The lost material was described as of global significance in the evolution of civilization.
A looted vase was found in Uruk, one of the first major urban settlements in southern Mesopotamia and that means in the world.
Gone are objects that chronicled the early days of civilization. They include clay tablets imprinted with the world's first writing and the documentation of oldest human race achievements in advanced mathematical knowledge.
Finding these invaluable objects and getting them presented to us, the inheritors of this civilization, was possible thanks to huge efforts of dedicated excavators since 1840.
The loss is comparable to the burning of the library at Alexandria more than 1,000 years ago, or the Mongol invasion and burning of Baghdad in the 13th century.
Kofi Annan called it "a wound inflicted on all humankind.
It is only logical that humankind protects itself from such wounds, and it tried. The UNESCO Convention on the Means of Prohibiting and Preventing the Illicit Import, Export and Transfer of Ownership of Cultural Property (1970), is the first achievement of these efforts. It is the first agreement of its kind to be accepted worldwide, seeking to protect cultural property against theft, illicit export and wrongful alienation.
There are 97 States Parties to this Convention, as of 9 December 2002.
What happened in Baghdad was an action of organized looting by people who knew what they were after and may have been stealing to order.
This was to a large extent possible because 87 countries did not join the Convention, making it easier for looters to sell the fruit of their crime.
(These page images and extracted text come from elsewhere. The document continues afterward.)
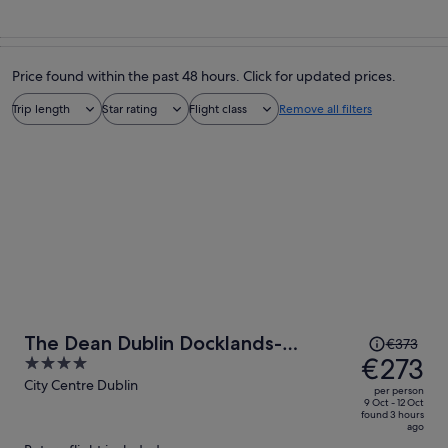
Price found within the past 48 hours. Click for updated prices.
Trip length
Star rating
Flight class
Remove all filters
Price
The Dean Dublin Docklands-
€373
was
€273
4
Formerly The Mayson
€373,
out
City Centre Dublin
per person
price
of
9 Oct - 12 Oct
found 3 hours
is
5
ago
now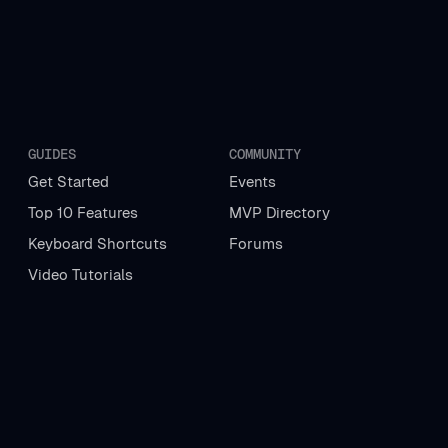
GUIDES
COMMUNITY
Get Started
Events
Top 10 Features
MVP Directory
Keyboard Shortcuts
Forums
Video Tutorials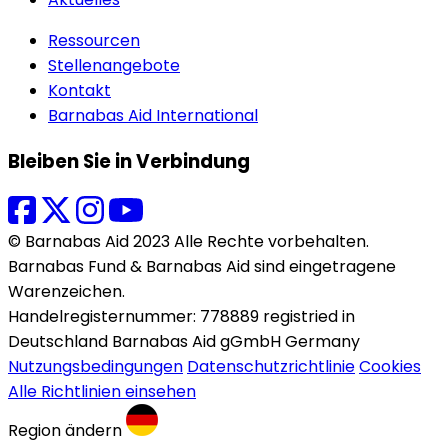
Ressourcen
Stellenangebote
Kontakt
Barnabas Aid International
Bleiben Sie in Verbindung
© Barnabas Aid 2023 Alle Rechte vorbehalten.
Barnabas Fund & Barnabas Aid sind eingetragene
Warenzeichen.
Handelregisternummer: 778889 registried in
Deutschland Barnabas Aid gGmbH Germany
Nutzungsbedingungen
Datenschutzrichtlinie
Cookies
Alle Richtlinien einsehen
Region ändern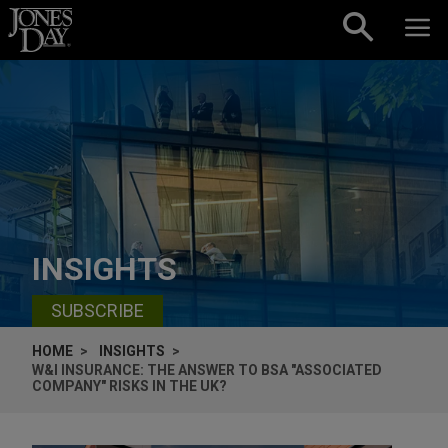
Skip to content
INSIGHTS
SUBSCRIBE
HOME
INSIGHTS
W&I INSURANCE: THE ANSWER TO BSA "ASSOCIATED
COMPANY" RISKS IN THE UK?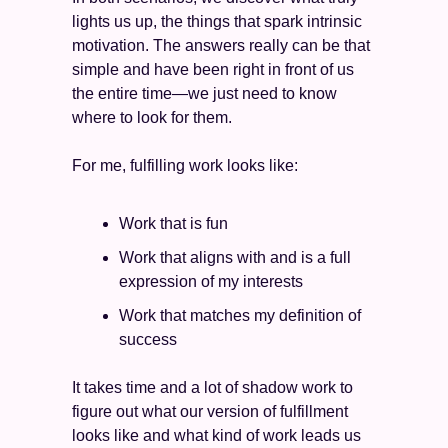
lights us up, the things that spark intrinsic 
motivation. The answers really can be that 
simple and have been right in front of us 
the entire time—we just need to know 
where to look for them.
For me, fulfilling work looks like:
Work that is fun 
Work that aligns with and is a full 
expression of my interests 
Work that matches my definition of 
success 
It takes time and a lot of shadow work to 
figure out what our version of fulfillment 
looks like and what kind of work leads us 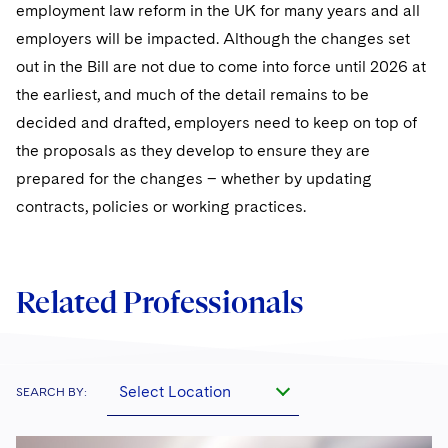
employment law reform in the UK for many years and all
employers will be impacted. Although the changes set
out in the Bill are not due to come into force until 2026 at
the earliest, and much of the detail remains to be
decided and drafted, employers need to keep on top of
the proposals as they develop to ensure they are
prepared for the changes – whether by updating
contracts, policies or working practices.
Related Professionals
Select Location
SEARCH BY: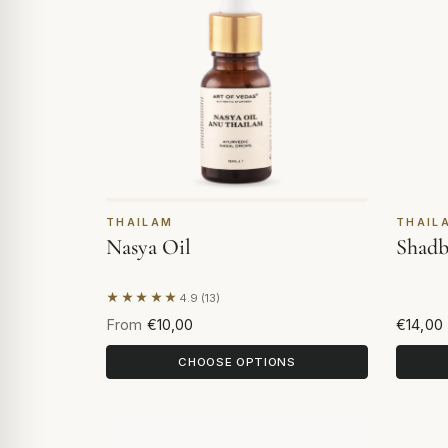
THAILAM
THAIL
Nasya Oil
Shadb
★★★★★
4.9 (13)
Based on 13 reviews
From
€10,00
€14,00
CHOOSE OPTIONS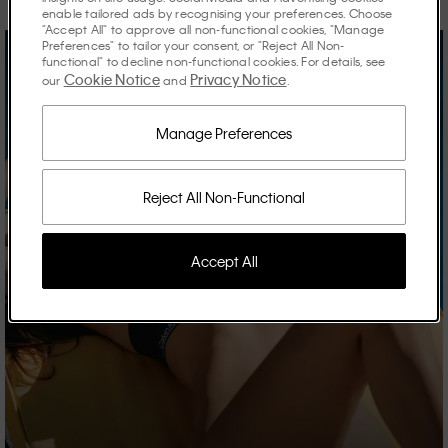
enable tailored ads by recognising your preferences. Choose
"Accept All" to approve all non-functional cookies, "Manage
Preferences" to tailor your consent, or "Reject All Non-
functional" to decline non-functional cookies. For details, see
Cookie Notice
Privacy Notice
our
and
.
Manage Preferences
Reject All Non-Functional
Accept All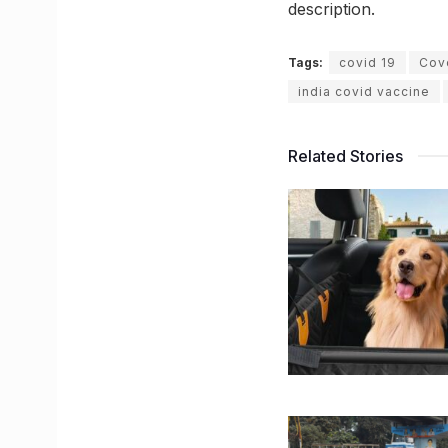
description.
Tags:
covid 19
Cov
india covid vaccine
Related Stories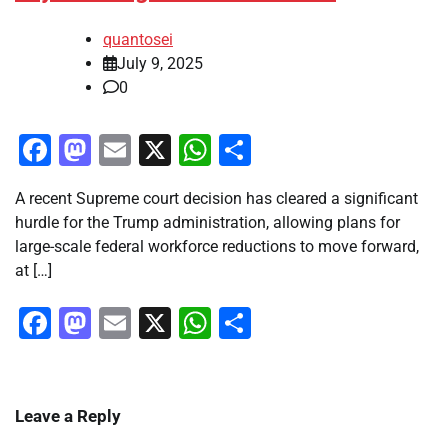
quantosei
July 9, 2025
0
Facebook
Mastodon
Email
X
WhatsApp
Share
A recent Supreme court decision has cleared a significant
hurdle for the Trump administration, allowing plans for
large-scale federal workforce reductions to move forward,
at […]
Facebook
Mastodon
Email
X
WhatsApp
Share
Leave a Reply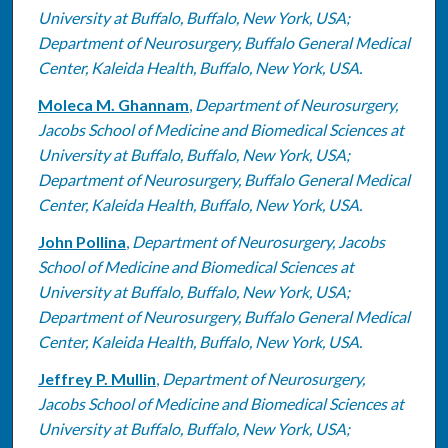
University at Buffalo, Buffalo, New York, USA;
Department of Neurosurgery, Buffalo General Medical
Center, Kaleida Health, Buffalo, New York, USA.
Moleca M. Ghannam
,
Department of Neurosurgery,
Jacobs School of Medicine and Biomedical Sciences at
University at Buffalo, Buffalo, New York, USA;
Department of Neurosurgery, Buffalo General Medical
Center, Kaleida Health, Buffalo, New York, USA.
John Pollina
,
Department of Neurosurgery, Jacobs
School of Medicine and Biomedical Sciences at
University at Buffalo, Buffalo, New York, USA;
Department of Neurosurgery, Buffalo General Medical
Center, Kaleida Health, Buffalo, New York, USA.
Jeffrey P. Mullin
,
Department of Neurosurgery,
Jacobs School of Medicine and Biomedical Sciences at
University at Buffalo, Buffalo, New York, USA;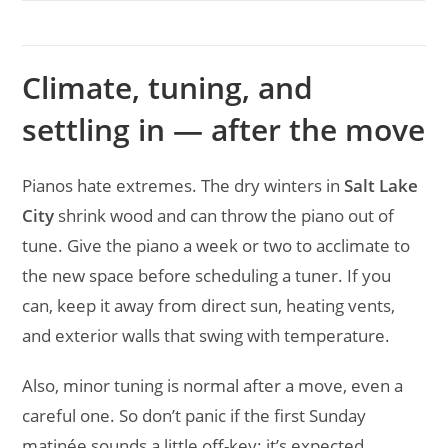
Climate, tuning, and
settling in — after the move
Pianos hate extremes. The dry winters in
Salt Lake
City
shrink wood and can throw the piano out of
tune. Give the piano a week or two to acclimate to
the new space before scheduling a tuner. If you
can, keep it away from direct sun, heating vents,
and exterior walls that swing with temperature.
Also, minor tuning is normal after a move, even a
careful one. So don’t panic if the first Sunday
matinée sounds a little off-key; it’s expected.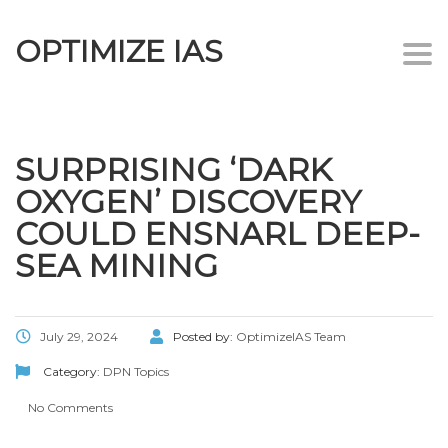
OPTIMIZE IAS
Togg
navi
SURPRISING ‘DARK
OXYGEN’ DISCOVERY
COULD ENSNARL DEEP-
SEA MINING
July 29, 2024
Posted by:
OptimizeIAS Team
Category:
DPN Topics
No Comments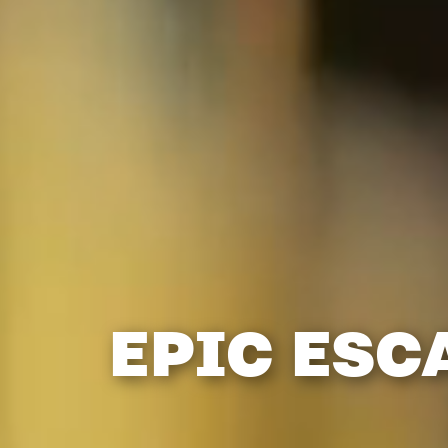
EPIC ESC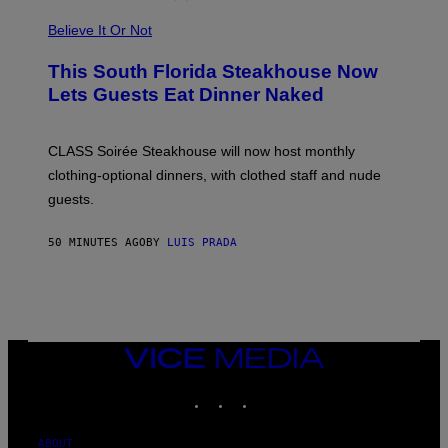
P
L
Believe It Or Not
E
W
A
This South Florida Steakhouse Now
T
Lets Guests Eat Dinner Naked
C
H
U
L
CLASS Soirée Steakhouse will now host monthly
T
R
clothing-optional dinners, with clothed staff and nude
A
4
guests.
50 MINUTES AGO
BY
LUIS PRADA
VICE
MEDIA
INSTAGRAM
TIKTOK
YOUTUBE
ABOUT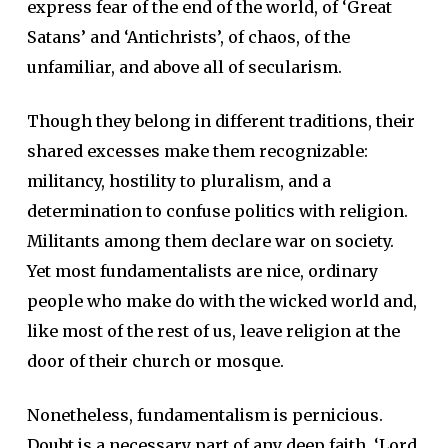
express fear of the end of the world, of ‘Great
Satans’ and ‘Antichrists’, of chaos, of the
unfamiliar, and above all of secularism.
Though they belong in different traditions, their
shared excesses make them recognizable:
militancy, hostility to pluralism, and a
determination to confuse politics with religion.
Militants among them declare war on society.
Yet most fundamentalists are nice, ordinary
people who make do with the wicked world and,
like most of the rest of us, leave religion at the
door of their church or mosque.
Nonetheless, fundamentalism is pernicious.
Doubt is a necessary part of any deep faith. ‘Lord,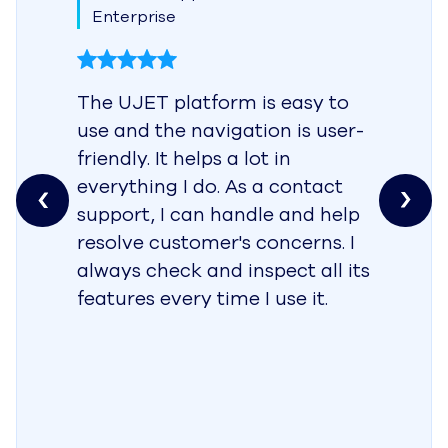
Enterprise
The UJET platform is easy to
use and the navigation is user-
friendly. It helps a lot in
everything I do. As a contact
support, I can handle and help
resolve customer's concerns. I
always check and inspect all its
features every time I use it.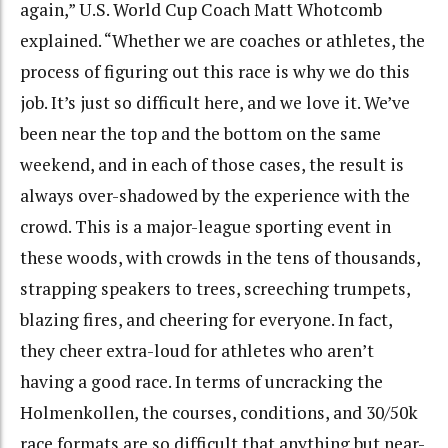
again,” U.S. World Cup Coach Matt Whotcomb
explained. “Whether we are coaches or athletes, the
process of figuring out this race is why we do this
job. It’s just so difficult here, and we love it. We’ve
been near the top and the bottom on the same
weekend, and in each of those cases, the result is
always over-shadowed by the experience with the
crowd. This is a major-league sporting event in
these woods, with crowds in the tens of thousands,
strapping speakers to trees, screeching trumpets,
blazing fires, and cheering for everyone. In fact,
they cheer extra-loud for athletes who aren’t
having a good race. In terms of uncracking the
Holmenkollen, the courses, conditions, and 30/50k
race formats are so difficult that anything but near-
Such crimes would have been much discouraged if these countries stood to their moral duty, and closed the circle of the market of the looted artifacts.
The illicit trafficking in cultural property constitutes a crime against the world's cultural heritage. The protection of that cultural heritage must be the subject of international co-operation.
Therefore, to ensure that as much of the looted artifacts as possible, find its way back to where it belongs, and discourage such destruction to our cultural heritage in future, we appeal to these States that have not done so to become Party to the UNESCO Convention on the Means of Prohibiting and Preventing the Illicit Import, Export and Transfer of Ownership of Cultural Property 1970, as soon as possible.